Mégalomanies : architecture, urbanisme et leurs fictions
Le court film Megalomania, de Jonathan Gales 1, suscite, depuis sa mise en ligne l’été dernier, une fascination à l’échelle de ses protagonistes, une ville et son architecture portrayées dans un incommensurable chantier figé. Authentique produit post-humaniste, le déferlement des scènes piranésiennes de Megalomania permet de saisir l’inadéquation d’une certaine architecture contemporaine aux besoins de la ville à l’ère du développement durable. Longtemps une pratique à l’échelle d’homme, la planification urbaine est devenue, au cours des dernières décennies, une affaire d’édiles toujours plus autocratiques et toujours moins démocratiques, exigeant l’érection de bâtiments iconiques pour rassasier la voracité d’un capitalisme effréné.
Le gigantisme a ponctué toute l’histoire de l’architecture : des pyramides aux demeures du mont Palatin ; de la muraille de Chine au château de Versailles ; des palais pour les expositions universelles aux barres d’habitations de l’après Deuxième Guerre ou aux mégatours corporatives.
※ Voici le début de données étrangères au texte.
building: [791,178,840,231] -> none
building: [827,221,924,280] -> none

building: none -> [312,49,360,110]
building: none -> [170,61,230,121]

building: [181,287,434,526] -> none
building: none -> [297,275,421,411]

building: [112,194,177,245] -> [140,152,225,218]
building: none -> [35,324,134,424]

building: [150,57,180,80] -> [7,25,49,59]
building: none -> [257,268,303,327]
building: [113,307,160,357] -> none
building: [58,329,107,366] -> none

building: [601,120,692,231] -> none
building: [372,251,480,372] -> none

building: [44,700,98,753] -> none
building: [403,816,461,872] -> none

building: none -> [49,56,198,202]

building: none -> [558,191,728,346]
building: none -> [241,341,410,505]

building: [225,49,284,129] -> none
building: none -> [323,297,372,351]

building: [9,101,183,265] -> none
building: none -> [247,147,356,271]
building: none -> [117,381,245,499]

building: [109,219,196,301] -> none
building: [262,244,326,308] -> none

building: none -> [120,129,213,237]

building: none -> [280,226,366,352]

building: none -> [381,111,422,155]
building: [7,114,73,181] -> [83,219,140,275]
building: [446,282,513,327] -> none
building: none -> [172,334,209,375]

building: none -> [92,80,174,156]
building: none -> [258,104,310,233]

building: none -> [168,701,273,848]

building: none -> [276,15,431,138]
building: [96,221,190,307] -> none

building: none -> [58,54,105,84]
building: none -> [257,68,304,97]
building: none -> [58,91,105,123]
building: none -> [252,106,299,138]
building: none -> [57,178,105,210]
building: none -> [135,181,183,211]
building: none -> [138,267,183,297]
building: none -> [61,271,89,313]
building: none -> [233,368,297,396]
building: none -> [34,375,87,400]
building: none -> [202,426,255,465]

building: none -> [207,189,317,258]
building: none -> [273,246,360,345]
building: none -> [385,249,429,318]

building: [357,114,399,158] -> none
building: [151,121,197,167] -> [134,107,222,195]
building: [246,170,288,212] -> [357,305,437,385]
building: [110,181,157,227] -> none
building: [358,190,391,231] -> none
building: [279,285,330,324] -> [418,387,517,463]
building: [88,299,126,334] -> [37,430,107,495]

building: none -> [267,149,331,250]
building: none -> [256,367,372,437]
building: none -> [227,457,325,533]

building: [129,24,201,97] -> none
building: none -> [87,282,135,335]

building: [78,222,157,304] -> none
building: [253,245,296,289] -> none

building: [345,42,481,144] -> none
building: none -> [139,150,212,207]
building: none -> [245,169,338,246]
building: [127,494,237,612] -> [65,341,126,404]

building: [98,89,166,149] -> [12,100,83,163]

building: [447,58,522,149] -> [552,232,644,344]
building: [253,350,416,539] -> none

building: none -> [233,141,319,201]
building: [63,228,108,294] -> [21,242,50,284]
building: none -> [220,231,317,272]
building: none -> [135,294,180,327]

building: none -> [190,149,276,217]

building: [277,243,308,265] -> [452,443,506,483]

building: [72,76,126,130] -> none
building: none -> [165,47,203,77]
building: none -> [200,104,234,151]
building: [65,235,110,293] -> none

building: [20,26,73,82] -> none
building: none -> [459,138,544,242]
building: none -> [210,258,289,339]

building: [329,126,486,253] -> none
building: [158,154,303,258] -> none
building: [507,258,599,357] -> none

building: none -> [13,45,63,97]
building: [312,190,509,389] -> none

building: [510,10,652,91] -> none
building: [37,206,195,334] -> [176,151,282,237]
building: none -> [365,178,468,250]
S’il a revêtu pendant plusieurs siècles la posture de la monumentalité 2, le gigantisme a représenté, et représente toujours, le pouvoir politique, économique et la démographie galopante 3. Il a généré et génère encore une utopie de la mégastructure et de la topographie artificielle, telle que l’avaient proposée, il y a plus de cinquante ans, Yona Friedman et Constant Anton Nieuwenhuys 4 ; la force symbolique et iconographique de ces concepts perdure et transcende d’ailleurs à ce jour l’imaginaire en se concrétisant matériellement dans le discours de la mondialisation et, virtuellement, dans l’architecture numérique.